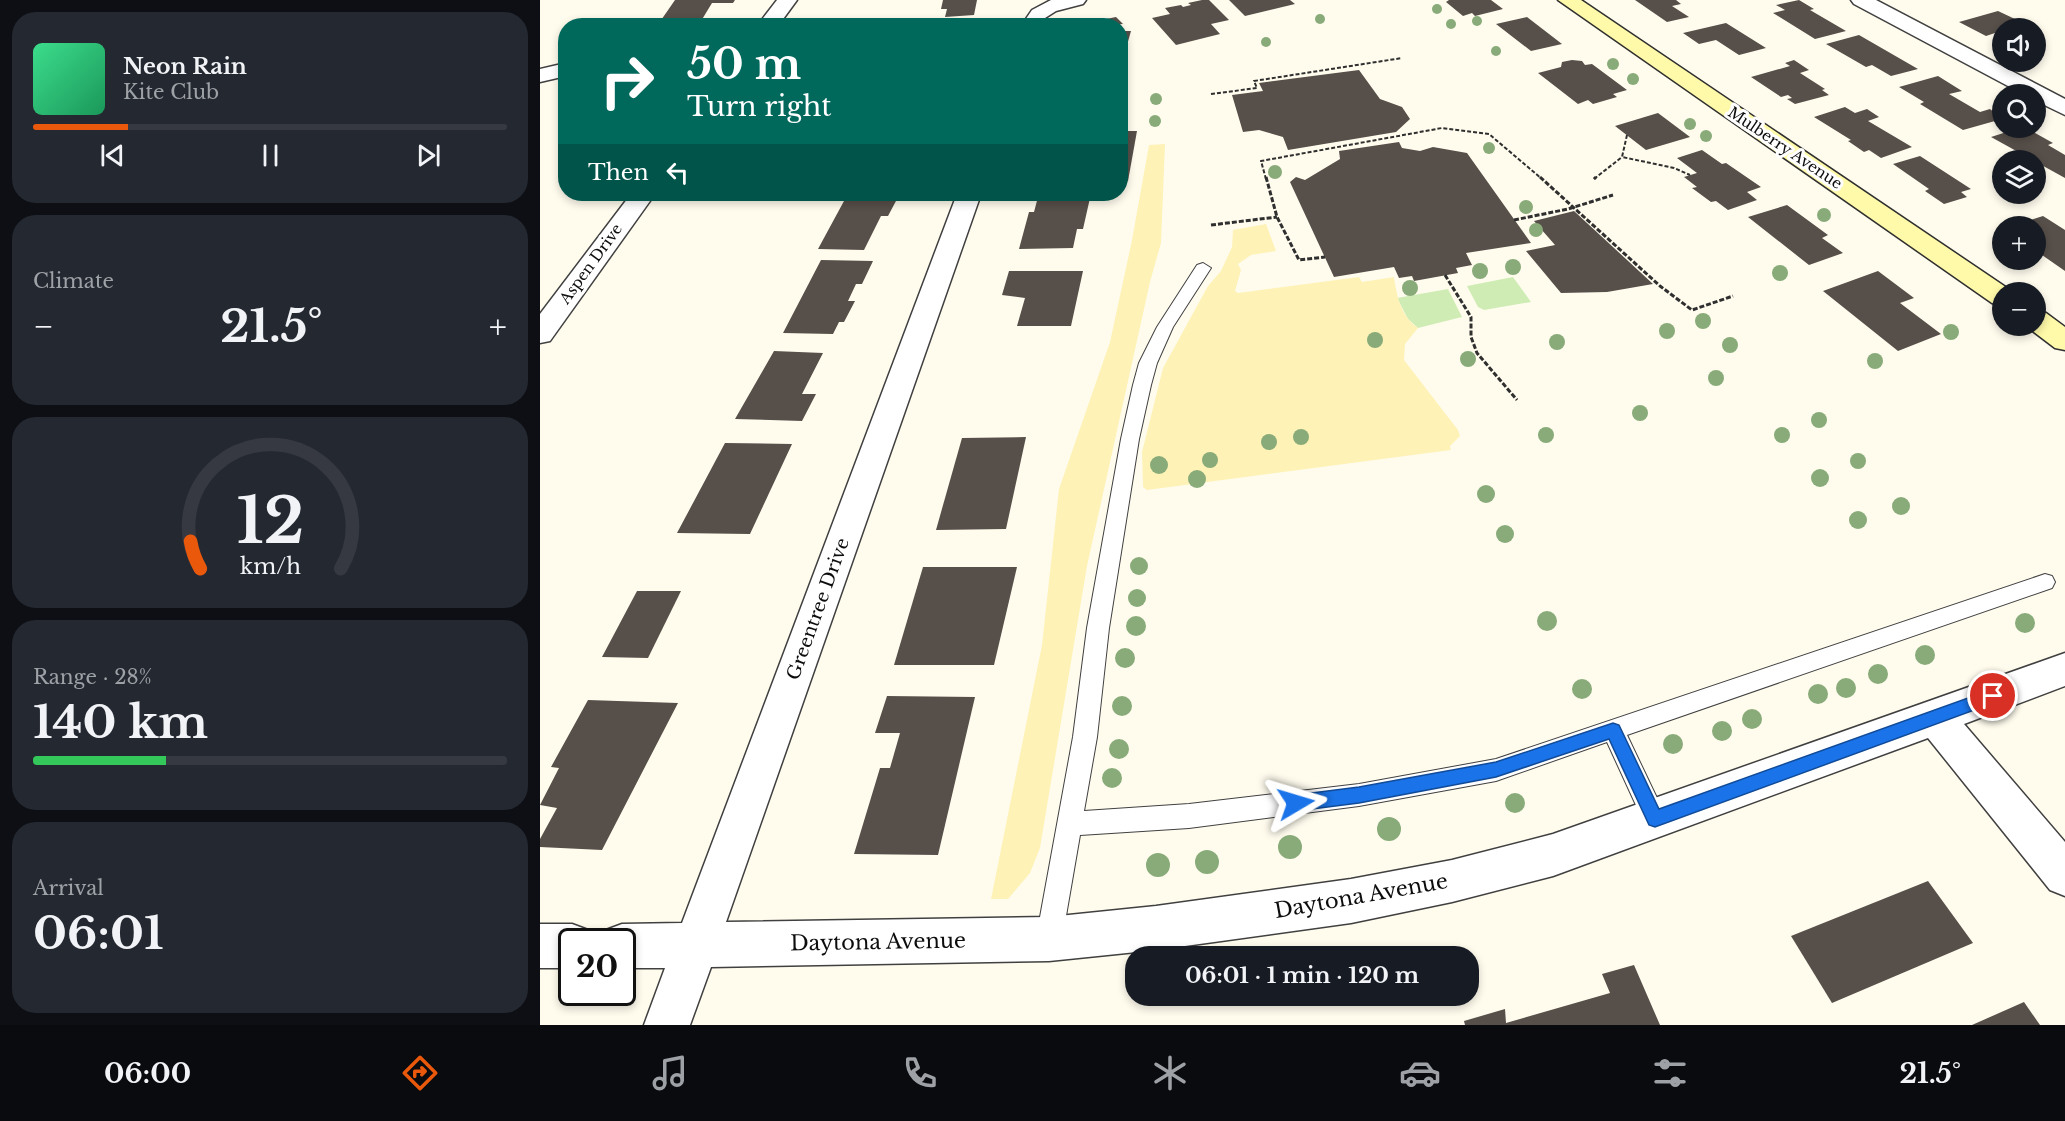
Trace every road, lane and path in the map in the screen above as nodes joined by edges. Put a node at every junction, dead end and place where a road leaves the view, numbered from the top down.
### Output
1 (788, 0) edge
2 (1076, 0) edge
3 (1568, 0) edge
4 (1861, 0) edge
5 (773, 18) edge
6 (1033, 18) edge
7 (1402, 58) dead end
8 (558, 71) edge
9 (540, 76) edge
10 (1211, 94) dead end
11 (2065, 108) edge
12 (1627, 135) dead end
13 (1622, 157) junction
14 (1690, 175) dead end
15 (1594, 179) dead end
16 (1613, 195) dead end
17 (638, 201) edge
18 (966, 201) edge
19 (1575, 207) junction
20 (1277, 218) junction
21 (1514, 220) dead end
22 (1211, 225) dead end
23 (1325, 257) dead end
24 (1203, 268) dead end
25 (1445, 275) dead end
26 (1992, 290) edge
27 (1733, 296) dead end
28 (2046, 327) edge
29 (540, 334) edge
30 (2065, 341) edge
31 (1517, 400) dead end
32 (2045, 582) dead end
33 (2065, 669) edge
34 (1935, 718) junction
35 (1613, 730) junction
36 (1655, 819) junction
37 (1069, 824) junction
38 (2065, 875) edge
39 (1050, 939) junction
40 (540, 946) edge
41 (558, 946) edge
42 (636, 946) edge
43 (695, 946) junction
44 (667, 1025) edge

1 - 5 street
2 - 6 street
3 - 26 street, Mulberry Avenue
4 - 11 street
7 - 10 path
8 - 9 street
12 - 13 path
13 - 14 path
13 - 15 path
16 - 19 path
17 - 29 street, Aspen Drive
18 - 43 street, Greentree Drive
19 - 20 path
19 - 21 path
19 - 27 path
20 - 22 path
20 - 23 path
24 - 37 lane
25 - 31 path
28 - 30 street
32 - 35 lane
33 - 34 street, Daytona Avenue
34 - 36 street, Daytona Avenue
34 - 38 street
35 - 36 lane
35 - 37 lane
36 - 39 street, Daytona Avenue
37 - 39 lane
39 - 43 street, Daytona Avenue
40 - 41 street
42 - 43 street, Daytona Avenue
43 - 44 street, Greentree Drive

#### WORK ITEM:
The lines above may hold the string "junction". Say how many do, and give only that number.

#### FINISHED TASK:
10